DVR for a private company is flexible. The moment you decide to list, a stricter regime takes over, run by SEBI. It calls them superior voting rights (SR) shares, and the rules tighten:

  • the voting ratio is capped between 2:1 and 10:1 (an SR share can carry at most ten votes);
  • they can only be held by promoters or founders in an executive position; and
  • there’s a sunset clause: the superior rights compulsorily convert into ordinary shares five years after listing (extendable once by another five), plus event-based conversion, e.g. if the founder resigns.
Losing your equity and losing your company are not the same event.

06The part the LinkedIn posts won’t tell you

DVR is one lever, not the whole machine. In thirteen years of watching founders raise money, the truth is that most real control isn’t decided by share classes at all — it’s decided in the shareholders’ agreement and the Articles:

  • who appoints how many directors, and who holds the casting vote on the board;
  • which decisions need the founder’s consent (the affirmative or veto rights you keep);
  • the founder protective provisions that stop you being removed or overruled on the things that count.

And the investor across the table is negotiating their own veto rights at the same time — on budgets, on future raises, on a sale of the company.
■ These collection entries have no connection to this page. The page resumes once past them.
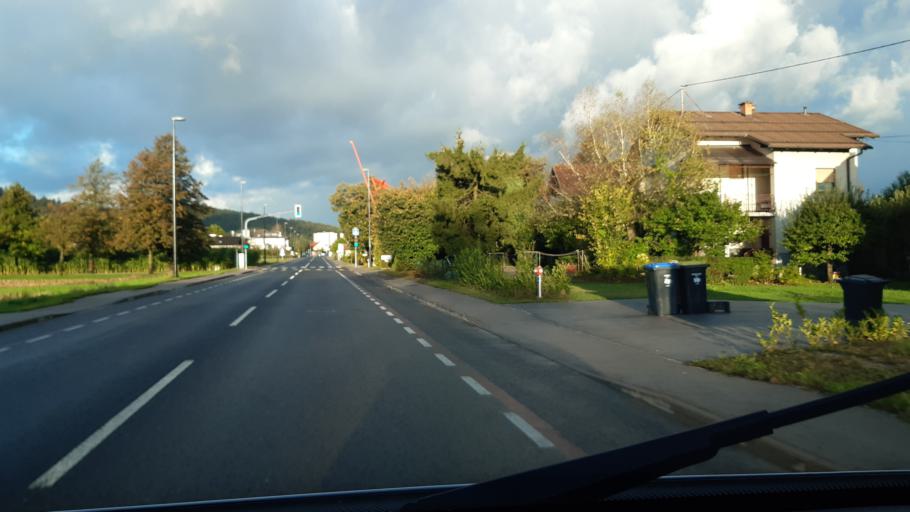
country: SI
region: Skofljica
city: Lavrica
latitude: 46.0451
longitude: 14.5654
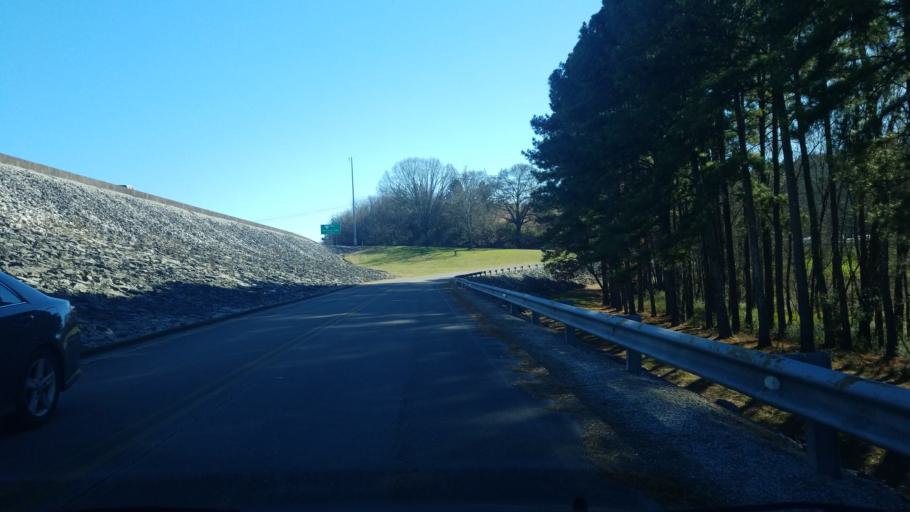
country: US
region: Tennessee
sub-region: Hamilton County
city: East Chattanooga
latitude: 35.0963
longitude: -85.2268
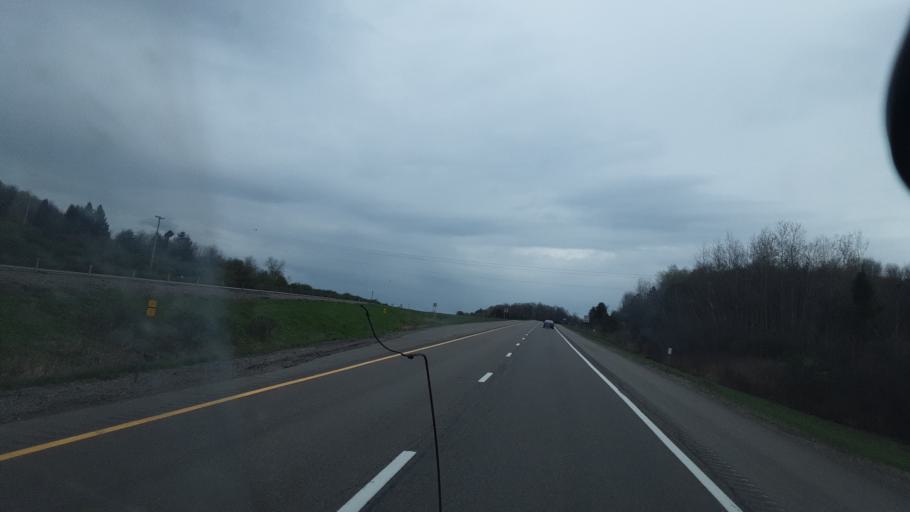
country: US
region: New York
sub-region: Allegany County
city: Alfred
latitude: 42.3076
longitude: -77.8682
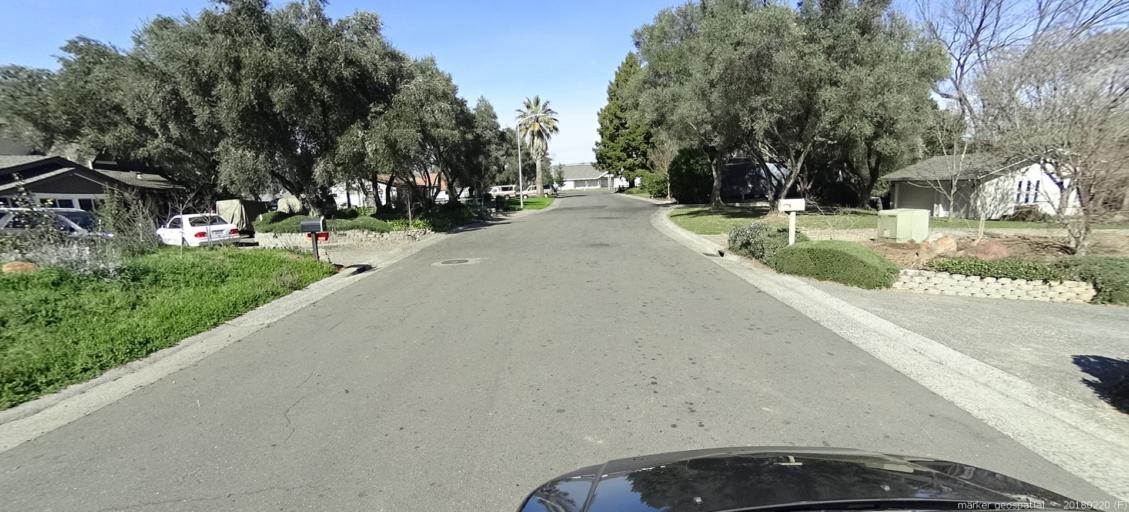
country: US
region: California
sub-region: Sacramento County
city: Orangevale
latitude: 38.6918
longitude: -121.2128
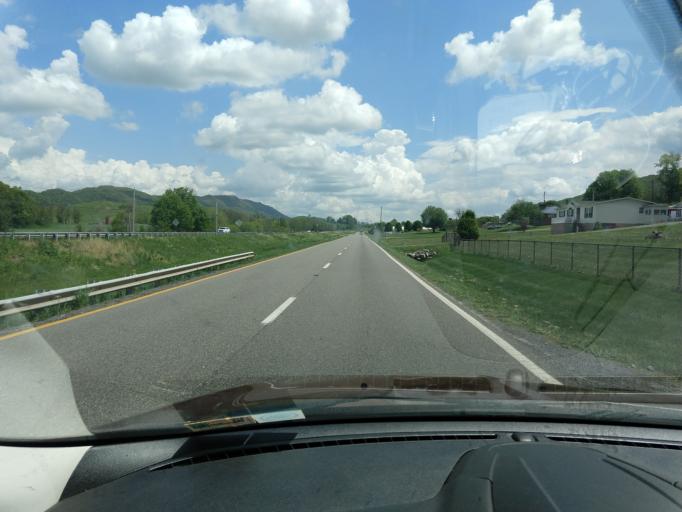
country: US
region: Virginia
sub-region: Russell County
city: Honaker
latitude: 36.9621
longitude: -81.9252
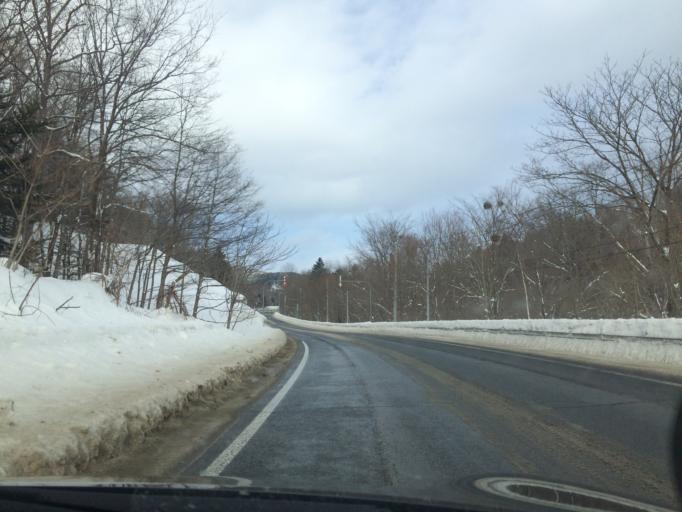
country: JP
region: Hokkaido
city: Shimo-furano
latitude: 42.9686
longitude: 142.3774
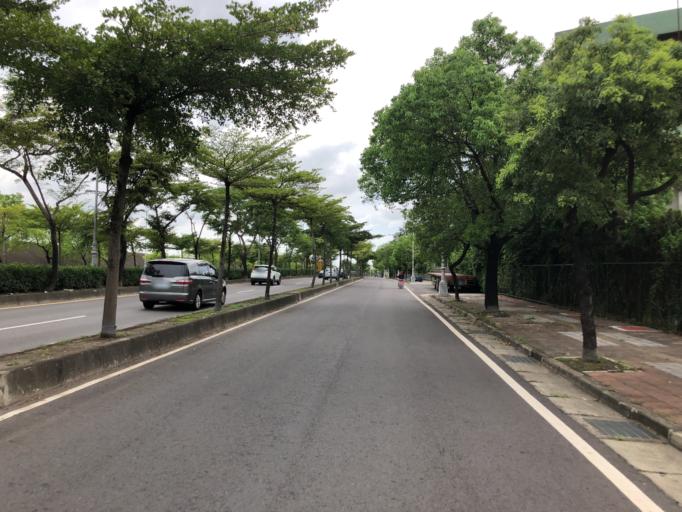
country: TW
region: Taiwan
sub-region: Taichung City
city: Taichung
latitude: 24.0936
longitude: 120.6421
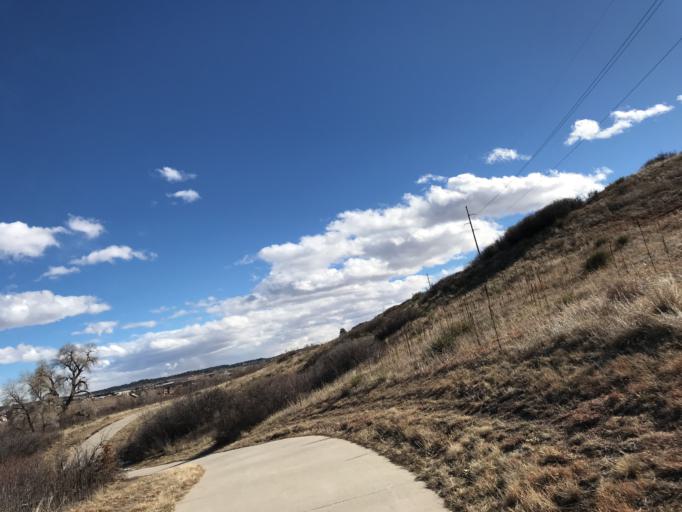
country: US
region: Colorado
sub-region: Douglas County
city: Castle Pines
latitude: 39.4126
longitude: -104.8867
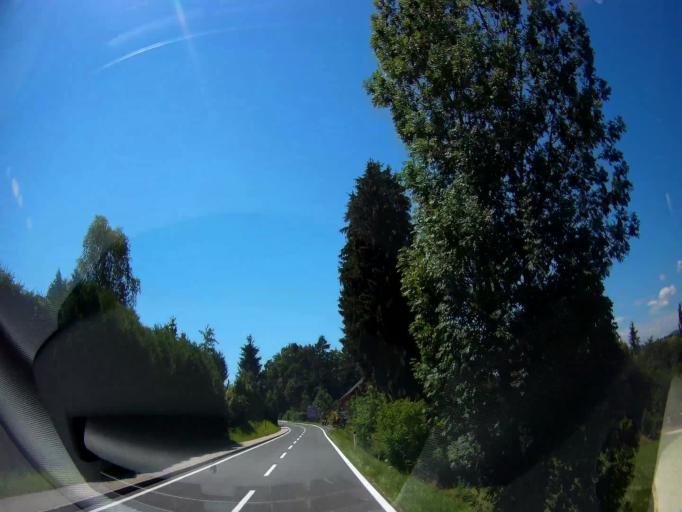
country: AT
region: Carinthia
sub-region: Politischer Bezirk Volkermarkt
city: Eberndorf
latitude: 46.6132
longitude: 14.5796
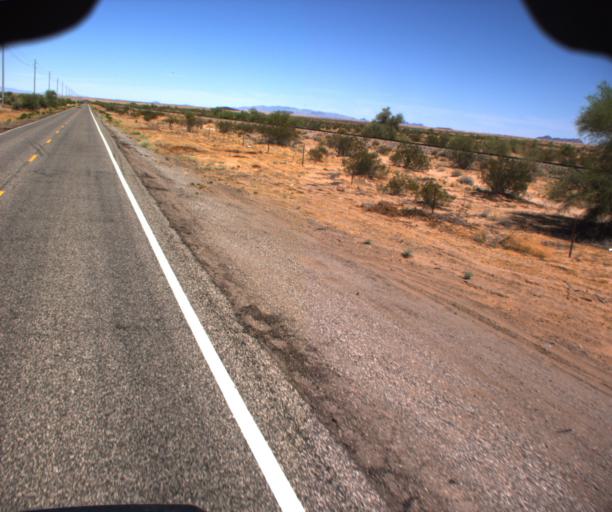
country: US
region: Arizona
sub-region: La Paz County
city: Cienega Springs
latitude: 33.9804
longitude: -114.0583
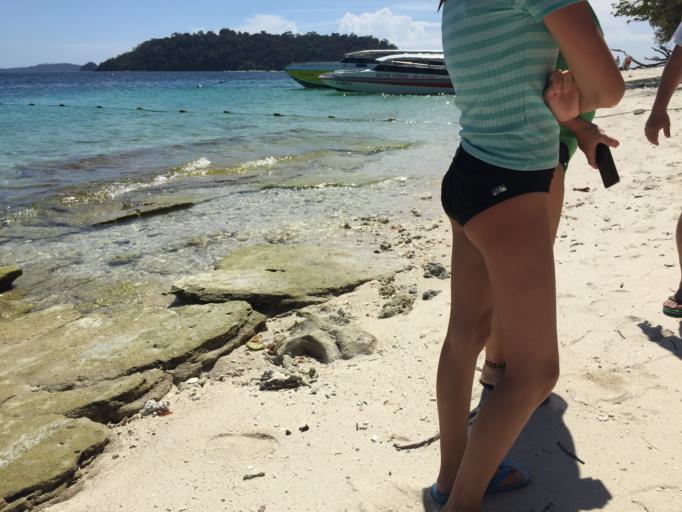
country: TH
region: Satun
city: La-ngu
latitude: 6.5574
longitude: 99.2583
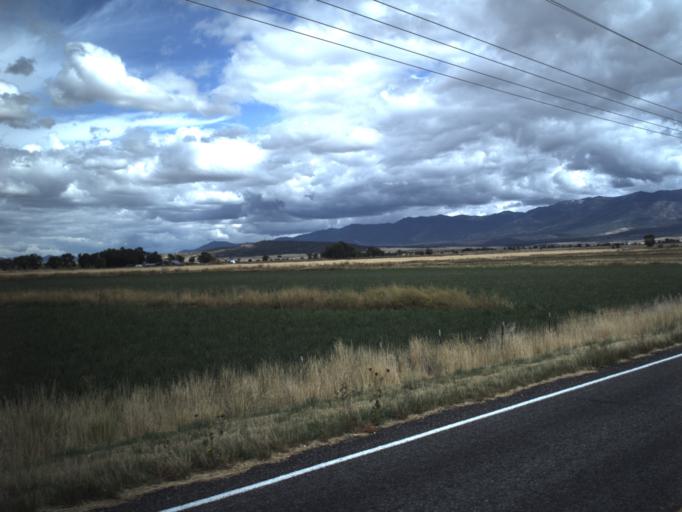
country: US
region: Utah
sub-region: Millard County
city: Fillmore
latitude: 38.9792
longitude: -112.4083
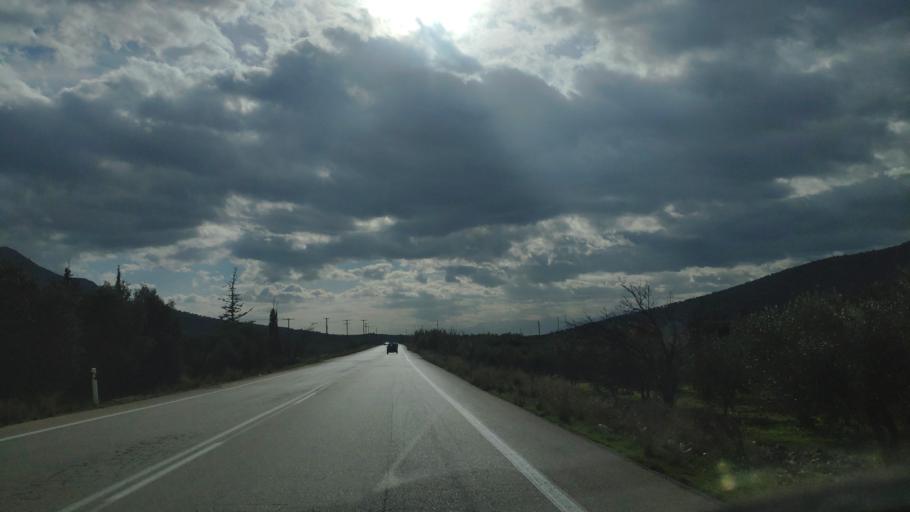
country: GR
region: Peloponnese
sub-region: Nomos Argolidos
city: Koutsopodi
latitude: 37.7504
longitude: 22.7353
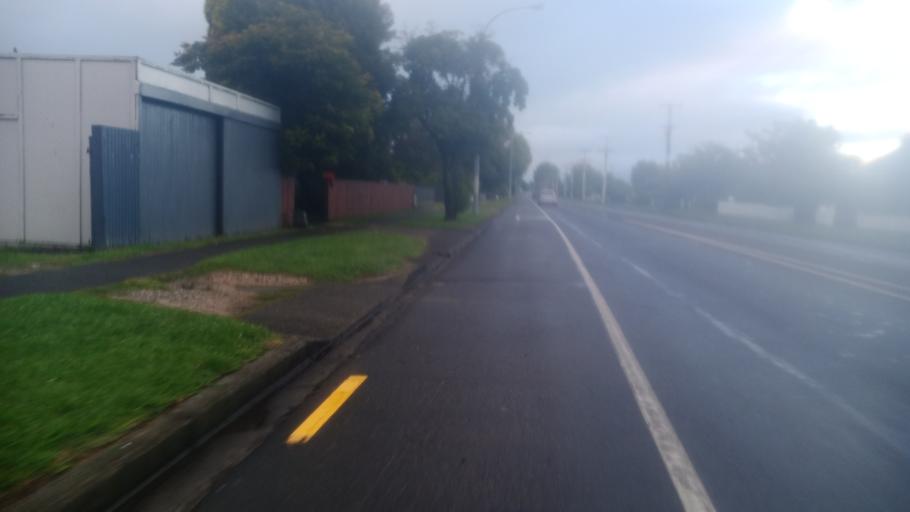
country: NZ
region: Gisborne
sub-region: Gisborne District
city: Gisborne
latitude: -38.6521
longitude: 177.9979
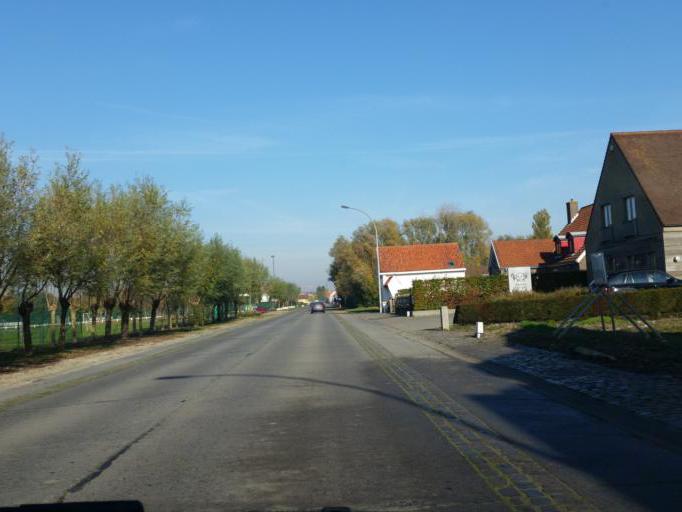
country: BE
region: Flanders
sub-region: Provincie West-Vlaanderen
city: De Haan
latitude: 51.2602
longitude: 3.0300
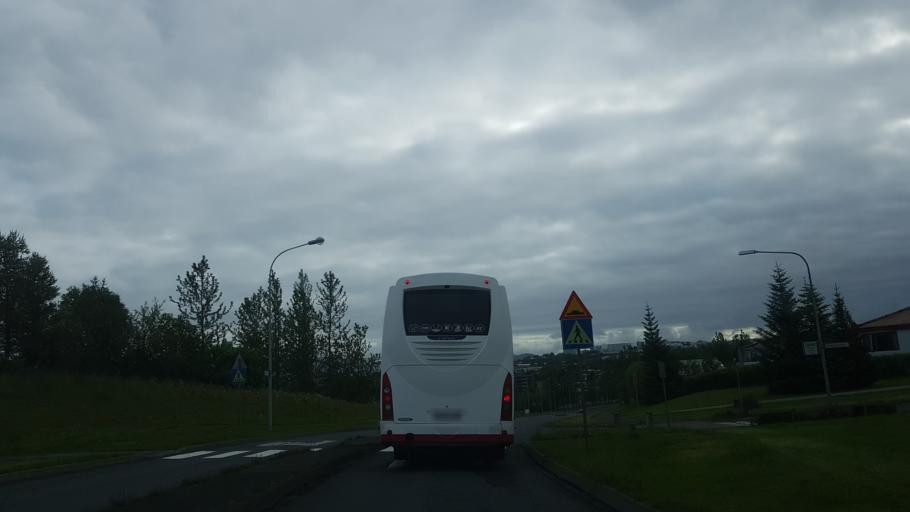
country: IS
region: Capital Region
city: Reykjavik
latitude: 64.1015
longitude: -21.8565
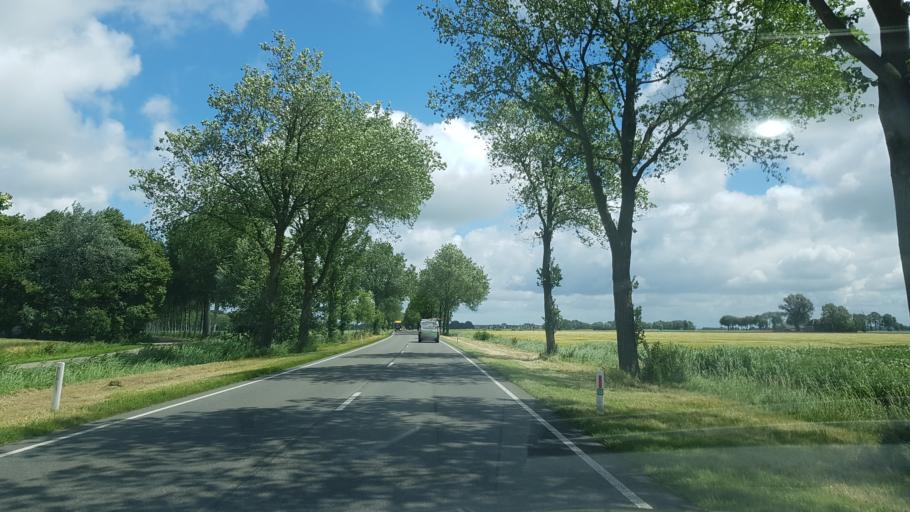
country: NL
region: Groningen
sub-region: Gemeente Bedum
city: Bedum
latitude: 53.4064
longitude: 6.6312
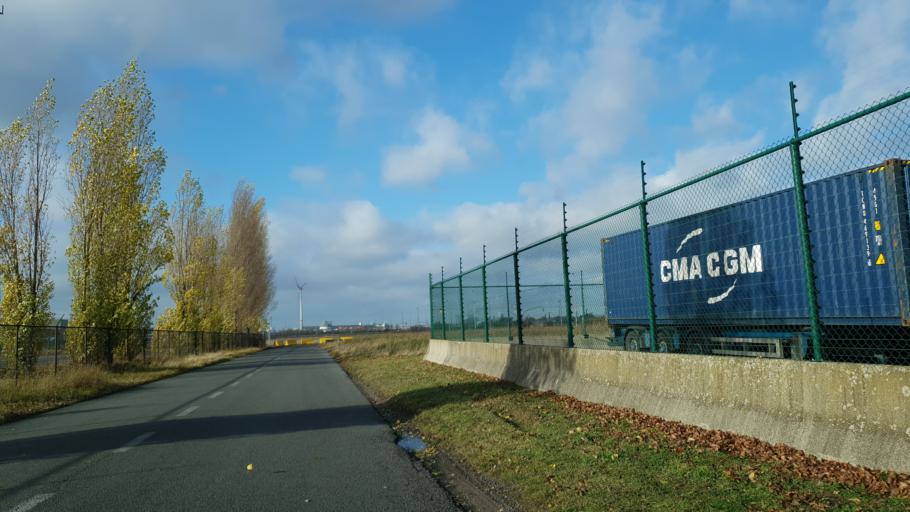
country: BE
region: Flanders
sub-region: Provincie Antwerpen
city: Stabroek
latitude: 51.2891
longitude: 4.3760
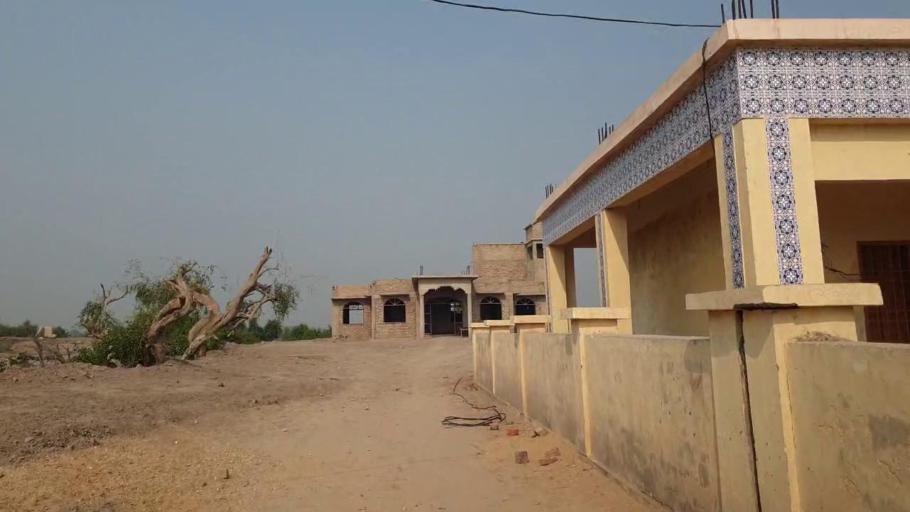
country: PK
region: Sindh
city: Bhan
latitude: 26.5106
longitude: 67.7266
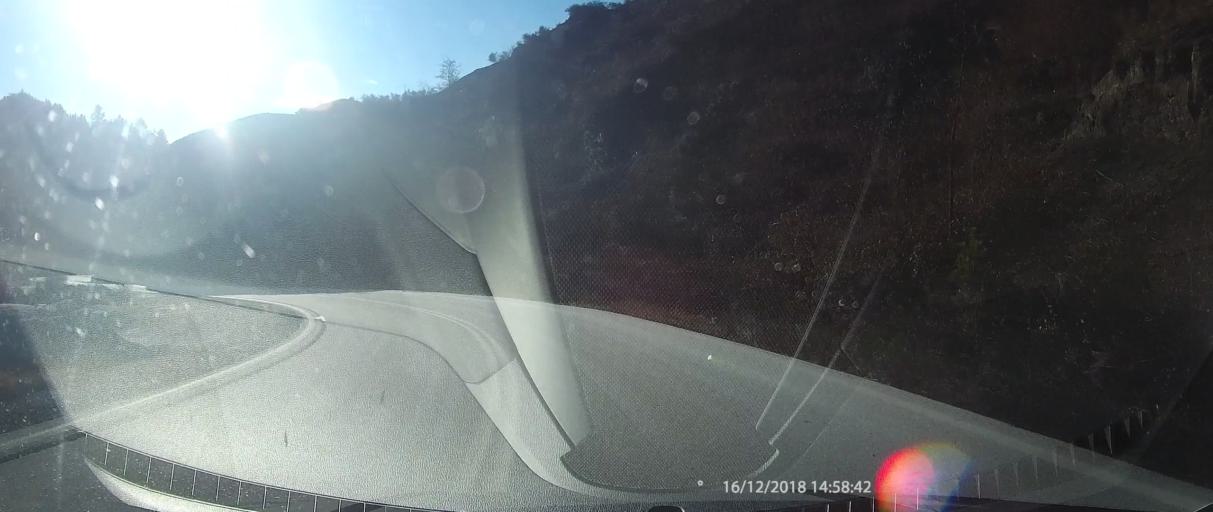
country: GR
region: West Macedonia
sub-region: Nomos Kastorias
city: Nestorio
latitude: 40.2231
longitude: 21.0282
Control is never a trophy one side walks away with; it’s a balance you negotiate. DVR shares strengthen your hand; they don’t replace a well-drafted SHA. Anyone who tells you otherwise is selling you something.

07The bottom line

Dilution is the price of growth — every founder who builds something worth funding pays it. But losing your equity and losing your company are not the same event, and the gap between them is exactly where a little structure earns its keep. Get the voting rights right early, pair them with a shareholders’ agreement written in your favour, and you can raise all the capital you need while still running the company you built.

If you’re heading into a round this year and want your Articles and shareholders’ agreement looked at before you sign anything, it’s a conversation worth having early rather than late. Get in touch with the team.

This article is for general information and isn’t legal or tax advice. The rules around DVR, FEMA and SEBI’s SR framework do change, and your situation deserves advice specific to it.

Frequently asked questions

Can a private limited company in India issue shares with differential voting rights?

Yes. Section 43 of the Companies Act, 2013, read with Rule 4 of the Companies (Share Capital and Debentures) Rules, 2014, allows it — provided your Articles permit it and you meet the conditions.

What is the maximum voting power DVR shares can carry?

For an unlisted company, the voting power of DVR shares cannot exceed 74% of the company’s total voting power. This cap was raised from 26% in August 2019.

Do founders lose superior voting rights after an IPO?

On listing, SEBI’s SR framework applies, and the superior rights sunset — converting to ordinary shares five years after listing (extendable once by five years).

Is DVR enough on its own to keep control?

No. Most founder control comes from the shareholders’ agreement and Articles — board composition, casting votes and veto rights. DVR supports that structure rather than replacing it.

Did the rules around DVR change recently?

Yes. The 2019 amendment removed the three-year profitability requirement and raised the DVR ceiling from 26% to 74% of voting power, which is what made it practical for startups.